RECORD EXTRACTS START
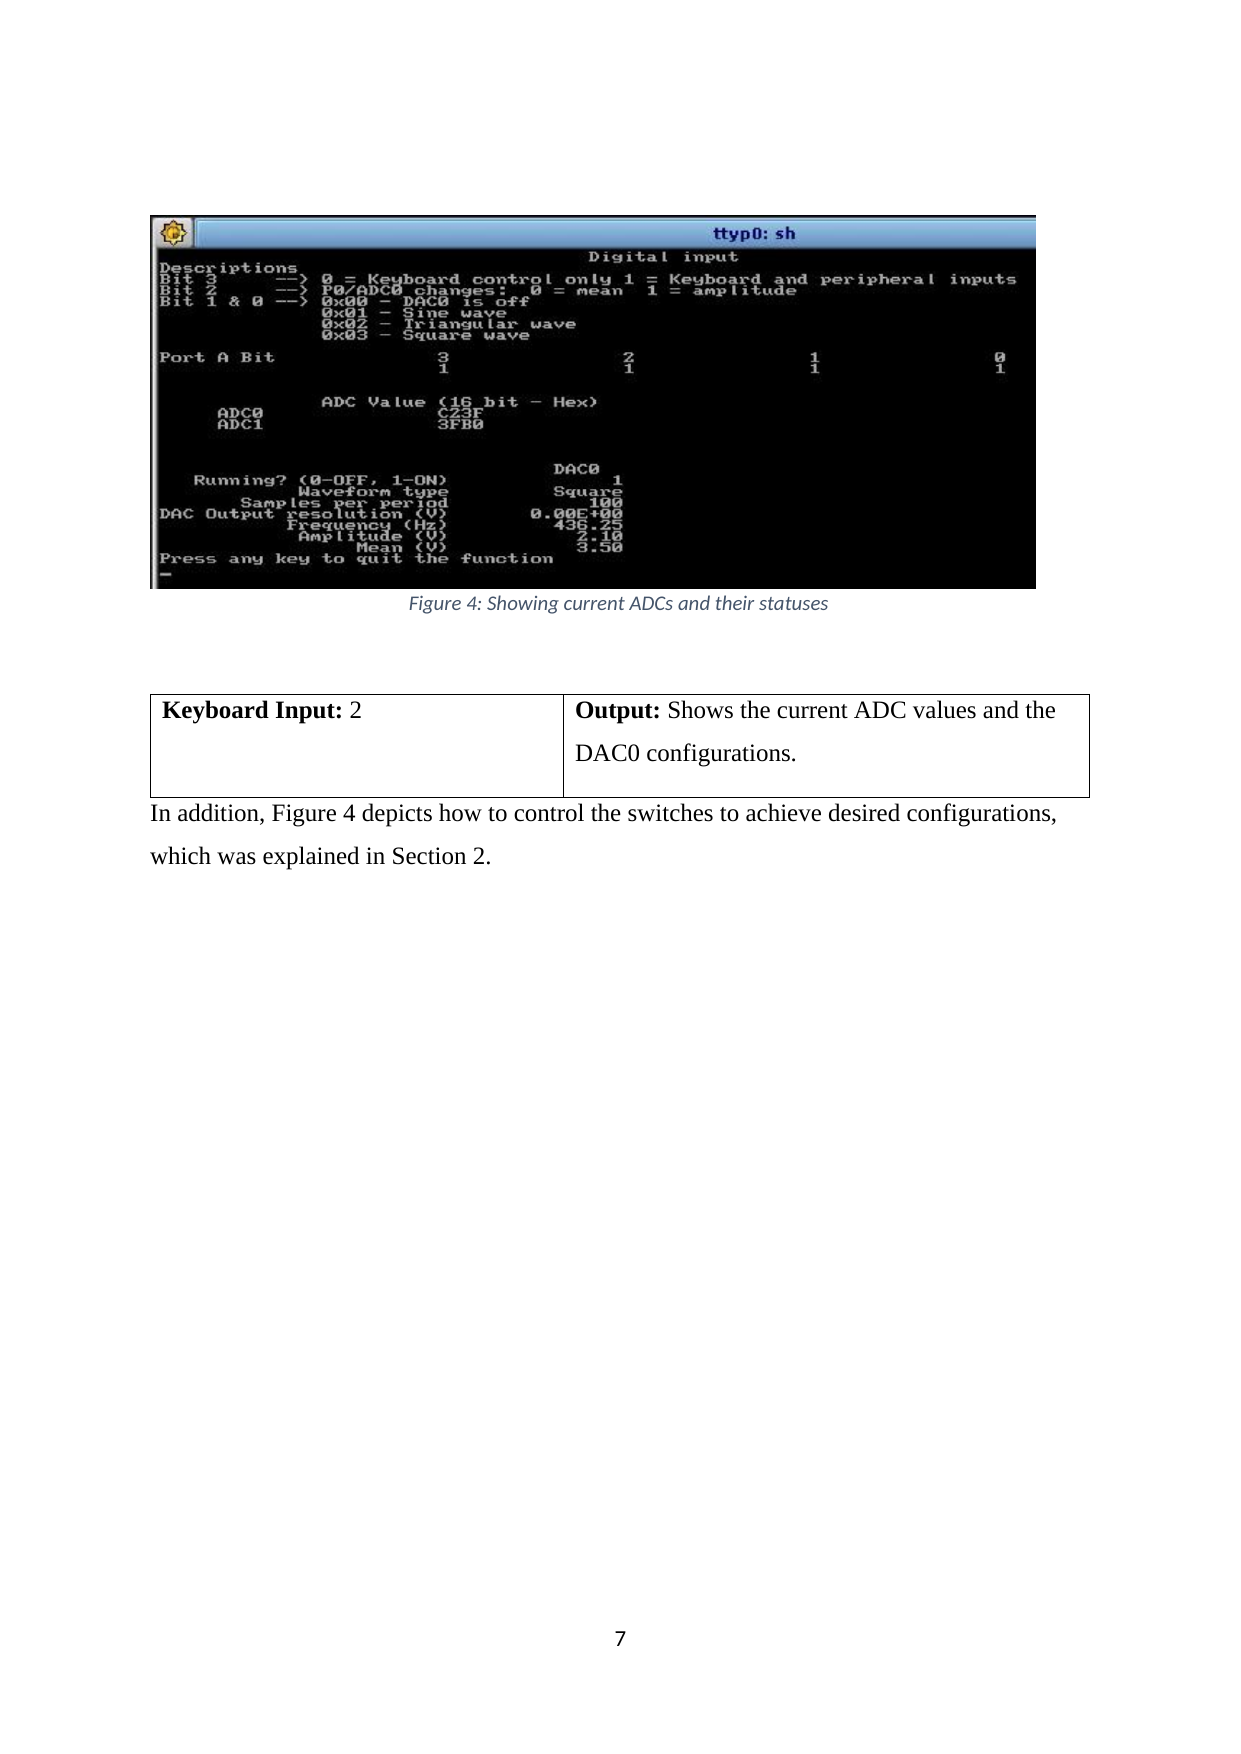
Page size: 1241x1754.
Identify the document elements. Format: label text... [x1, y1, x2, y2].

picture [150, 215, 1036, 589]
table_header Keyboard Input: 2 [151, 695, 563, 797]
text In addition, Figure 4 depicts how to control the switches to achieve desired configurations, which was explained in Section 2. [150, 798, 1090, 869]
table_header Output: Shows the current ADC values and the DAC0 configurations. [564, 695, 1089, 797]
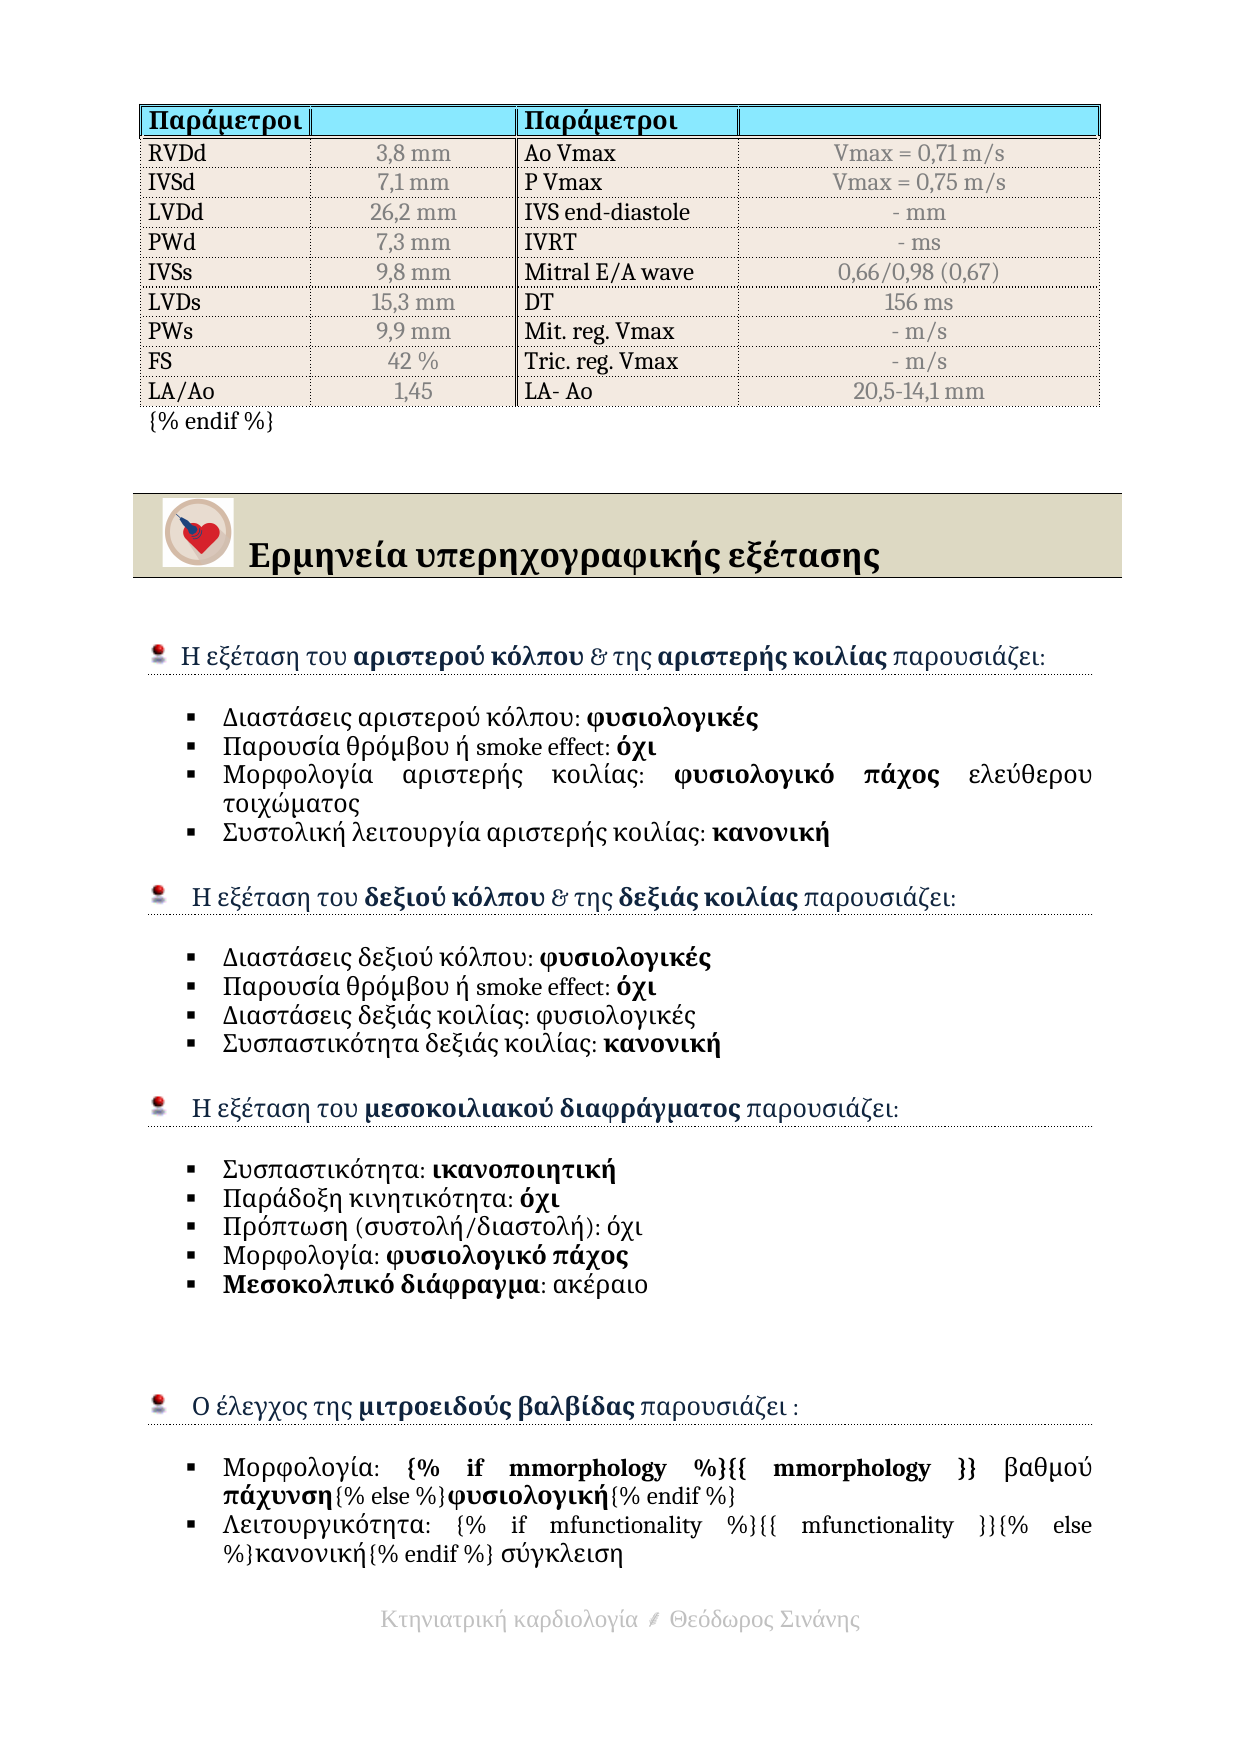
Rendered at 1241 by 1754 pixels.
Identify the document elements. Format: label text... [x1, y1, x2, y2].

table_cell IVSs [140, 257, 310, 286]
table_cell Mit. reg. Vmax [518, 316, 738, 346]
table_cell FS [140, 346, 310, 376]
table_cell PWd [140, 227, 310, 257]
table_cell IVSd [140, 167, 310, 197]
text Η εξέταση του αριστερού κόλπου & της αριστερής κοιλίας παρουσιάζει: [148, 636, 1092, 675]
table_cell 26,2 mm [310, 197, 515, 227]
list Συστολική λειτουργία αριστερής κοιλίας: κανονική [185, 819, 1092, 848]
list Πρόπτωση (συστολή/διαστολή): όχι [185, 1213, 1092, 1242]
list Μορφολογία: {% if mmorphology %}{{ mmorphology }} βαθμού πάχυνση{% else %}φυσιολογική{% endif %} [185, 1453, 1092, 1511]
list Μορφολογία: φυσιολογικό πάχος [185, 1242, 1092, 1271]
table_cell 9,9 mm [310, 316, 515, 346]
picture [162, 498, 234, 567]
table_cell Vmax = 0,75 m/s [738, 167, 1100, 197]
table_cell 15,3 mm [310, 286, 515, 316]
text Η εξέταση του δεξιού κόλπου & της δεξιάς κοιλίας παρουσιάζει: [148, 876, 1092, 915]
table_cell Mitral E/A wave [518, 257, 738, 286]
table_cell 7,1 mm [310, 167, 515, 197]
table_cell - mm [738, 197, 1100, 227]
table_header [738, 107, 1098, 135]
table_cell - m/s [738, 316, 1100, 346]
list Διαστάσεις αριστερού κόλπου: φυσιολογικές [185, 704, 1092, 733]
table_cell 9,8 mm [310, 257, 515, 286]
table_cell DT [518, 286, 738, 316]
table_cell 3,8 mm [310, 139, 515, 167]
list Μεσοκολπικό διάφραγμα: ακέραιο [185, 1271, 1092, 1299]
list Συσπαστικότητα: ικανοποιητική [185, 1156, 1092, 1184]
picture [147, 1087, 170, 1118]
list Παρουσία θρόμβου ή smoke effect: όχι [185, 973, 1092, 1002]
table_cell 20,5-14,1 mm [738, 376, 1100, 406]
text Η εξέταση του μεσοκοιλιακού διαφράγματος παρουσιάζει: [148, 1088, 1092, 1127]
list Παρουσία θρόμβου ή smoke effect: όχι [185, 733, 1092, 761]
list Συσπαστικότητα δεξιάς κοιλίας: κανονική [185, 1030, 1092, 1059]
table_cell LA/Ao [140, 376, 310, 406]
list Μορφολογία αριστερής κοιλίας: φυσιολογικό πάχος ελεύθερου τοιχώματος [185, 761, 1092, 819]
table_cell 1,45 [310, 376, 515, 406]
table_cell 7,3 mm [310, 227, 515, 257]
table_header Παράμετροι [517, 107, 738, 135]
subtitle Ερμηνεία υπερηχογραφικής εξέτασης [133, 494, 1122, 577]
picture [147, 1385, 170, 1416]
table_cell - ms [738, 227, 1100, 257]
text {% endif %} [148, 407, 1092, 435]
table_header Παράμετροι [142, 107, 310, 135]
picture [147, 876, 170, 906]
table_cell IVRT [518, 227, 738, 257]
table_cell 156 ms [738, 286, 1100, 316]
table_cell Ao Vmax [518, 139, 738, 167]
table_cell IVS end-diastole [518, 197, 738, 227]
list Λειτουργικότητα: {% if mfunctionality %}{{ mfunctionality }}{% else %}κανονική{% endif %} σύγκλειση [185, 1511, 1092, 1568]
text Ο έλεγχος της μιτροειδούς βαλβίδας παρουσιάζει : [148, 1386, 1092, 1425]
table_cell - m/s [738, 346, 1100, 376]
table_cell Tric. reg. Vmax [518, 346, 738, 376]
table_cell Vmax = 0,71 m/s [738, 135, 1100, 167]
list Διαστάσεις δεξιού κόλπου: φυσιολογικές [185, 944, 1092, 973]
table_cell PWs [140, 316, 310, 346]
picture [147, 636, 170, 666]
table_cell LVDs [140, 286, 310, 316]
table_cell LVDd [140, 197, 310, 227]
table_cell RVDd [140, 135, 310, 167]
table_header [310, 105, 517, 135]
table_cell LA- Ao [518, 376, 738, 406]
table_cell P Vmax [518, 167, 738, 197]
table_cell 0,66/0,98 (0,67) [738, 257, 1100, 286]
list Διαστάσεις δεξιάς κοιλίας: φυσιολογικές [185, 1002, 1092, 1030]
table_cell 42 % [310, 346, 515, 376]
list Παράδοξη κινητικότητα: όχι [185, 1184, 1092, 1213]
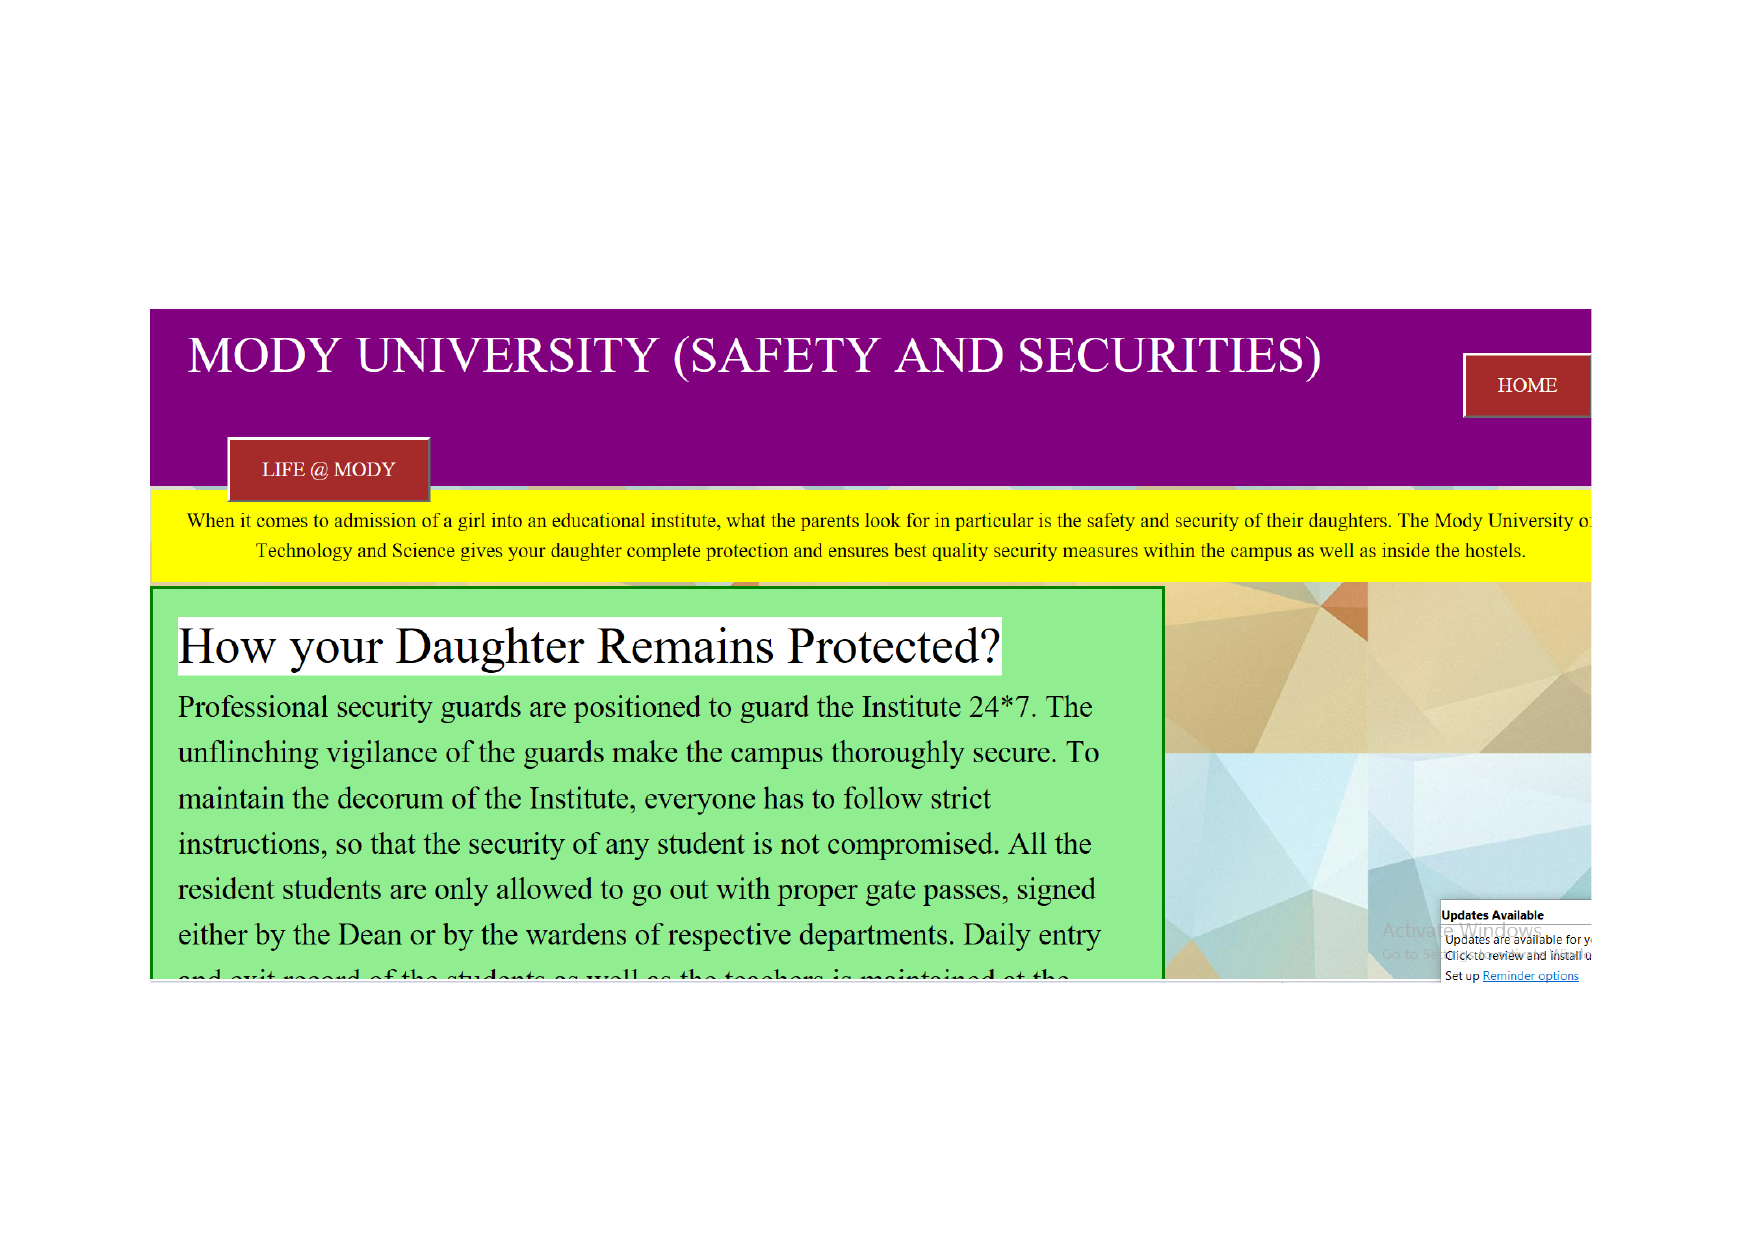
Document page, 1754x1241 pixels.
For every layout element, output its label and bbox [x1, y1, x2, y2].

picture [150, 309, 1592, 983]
RECORD EXTRACTS END
> ACTION ITEM
Reprint the data verbatim, pictures excluded.

> ANSWER TO THE EXERCISE
Page size: 1241x1754.
Identify the document elements. Format: label text... [x1, y1, x2, y2].

picture [150, 215, 1036, 589]
table_header Keyboard Input: 2 [151, 695, 563, 797]
text In addition, Figure 4 depicts how to control the switches to achieve desired configurations, which was explained in Section 2. [150, 798, 1090, 869]
table_header Output: Shows the current ADC values and the DAC0 configurations. [564, 695, 1089, 797]
Rendered at 1241 by 1754 pixels.
Identify the document elements. Format: label text... [x1, y1, x2, y2].

table_cell IVSs [140, 257, 310, 286]
table_cell Mit. reg. Vmax [518, 316, 738, 346]
table_cell FS [140, 346, 310, 376]
table_cell PWd [140, 227, 310, 257]
table_cell IVSd [140, 167, 310, 197]
text Η εξέταση του αριστερού κόλπου & της αριστερής κοιλίας παρουσιάζει: [148, 636, 1092, 675]
table_cell 26,2 mm [310, 197, 515, 227]
list Συστολική λειτουργία αριστερής κοιλίας: κανονική [185, 819, 1092, 848]
list Πρόπτωση (συστολή/διαστολή): όχι [185, 1213, 1092, 1242]
list Μορφολογία: {% if mmorphology %}{{ mmorphology }} βαθμού πάχυνση{% else %}φυσιολογική{% endif %} [185, 1453, 1092, 1511]
list Μορφολογία: φυσιολογικό πάχος [185, 1242, 1092, 1271]
table_cell 9,9 mm [310, 316, 515, 346]
picture [162, 498, 234, 567]
table_cell Vmax = 0,75 m/s [738, 167, 1100, 197]
table_cell 15,3 mm [310, 286, 515, 316]
text Η εξέταση του δεξιού κόλπου & της δεξιάς κοιλίας παρουσιάζει: [148, 876, 1092, 915]
table_cell Mitral E/A wave [518, 257, 738, 286]
table_cell 7,1 mm [310, 167, 515, 197]
table_cell - mm [738, 197, 1100, 227]
table_header [738, 107, 1098, 135]
table_cell - m/s [738, 316, 1100, 346]
list Διαστάσεις αριστερού κόλπου: φυσιολογικές [185, 704, 1092, 733]
table_cell 9,8 mm [310, 257, 515, 286]
table_cell DT [518, 286, 738, 316]
table_cell 3,8 mm [310, 139, 515, 167]
list Μεσοκολπικό διάφραγμα: ακέραιο [185, 1271, 1092, 1299]
list Συσπαστικότητα: ικανοποιητική [185, 1156, 1092, 1184]
picture [147, 1087, 170, 1118]
list Παρουσία θρόμβου ή smoke effect: όχι [185, 973, 1092, 1002]
table_cell 20,5-14,1 mm [738, 376, 1100, 406]
text Η εξέταση του μεσοκοιλιακού διαφράγματος παρουσιάζει: [148, 1088, 1092, 1127]
list Παρουσία θρόμβου ή smoke effect: όχι [185, 733, 1092, 761]
list Συσπαστικότητα δεξιάς κοιλίας: κανονική [185, 1030, 1092, 1059]
table_cell LA/Ao [140, 376, 310, 406]
list Μορφολογία αριστερής κοιλίας: φυσιολογικό πάχος ελεύθερου τοιχώματος [185, 761, 1092, 819]
table_cell 1,45 [310, 376, 515, 406]
table_cell 7,3 mm [310, 227, 515, 257]
table_header Παράμετροι [517, 107, 738, 135]
subtitle Ερμηνεία υπερηχογραφικής εξέτασης [133, 494, 1122, 577]
picture [147, 1385, 170, 1416]
table_cell - ms [738, 227, 1100, 257]
text {% endif %} [148, 407, 1092, 435]
table_header Παράμετροι [142, 107, 310, 135]
picture [147, 876, 170, 906]
table_cell IVRT [518, 227, 738, 257]
table_cell 156 ms [738, 286, 1100, 316]
table_cell Ao Vmax [518, 139, 738, 167]
table_cell IVS end-diastole [518, 197, 738, 227]
list Λειτουργικότητα: {% if mfunctionality %}{{ mfunctionality }}{% else %}κανονική{% endif %} σύγκλειση [185, 1511, 1092, 1568]
text Ο έλεγχος της μιτροειδούς βαλβίδας παρουσιάζει : [148, 1386, 1092, 1425]
table_cell - m/s [738, 346, 1100, 376]
table_cell Tric. reg. Vmax [518, 346, 738, 376]
table_cell Vmax = 0,71 m/s [738, 135, 1100, 167]
list Διαστάσεις δεξιού κόλπου: φυσιολογικές [185, 944, 1092, 973]
table_cell PWs [140, 316, 310, 346]
picture [147, 636, 170, 666]
table_cell LVDs [140, 286, 310, 316]
table_cell LVDd [140, 197, 310, 227]
table_cell RVDd [140, 135, 310, 167]
table_header [310, 105, 517, 135]
table_cell LA- Ao [518, 376, 738, 406]
table_cell P Vmax [518, 167, 738, 197]
table_cell 0,66/0,98 (0,67) [738, 257, 1100, 286]
list Διαστάσεις δεξιάς κοιλίας: φυσιολογικές [185, 1002, 1092, 1030]
table_cell 42 % [310, 346, 515, 376]
list Παράδοξη κινητικότητα: όχι [185, 1184, 1092, 1213]
Document page, 1754x1241 pixels.
For every layout element, output its label and bbox [x1, y1, x2, y2].

picture [150, 309, 1592, 983]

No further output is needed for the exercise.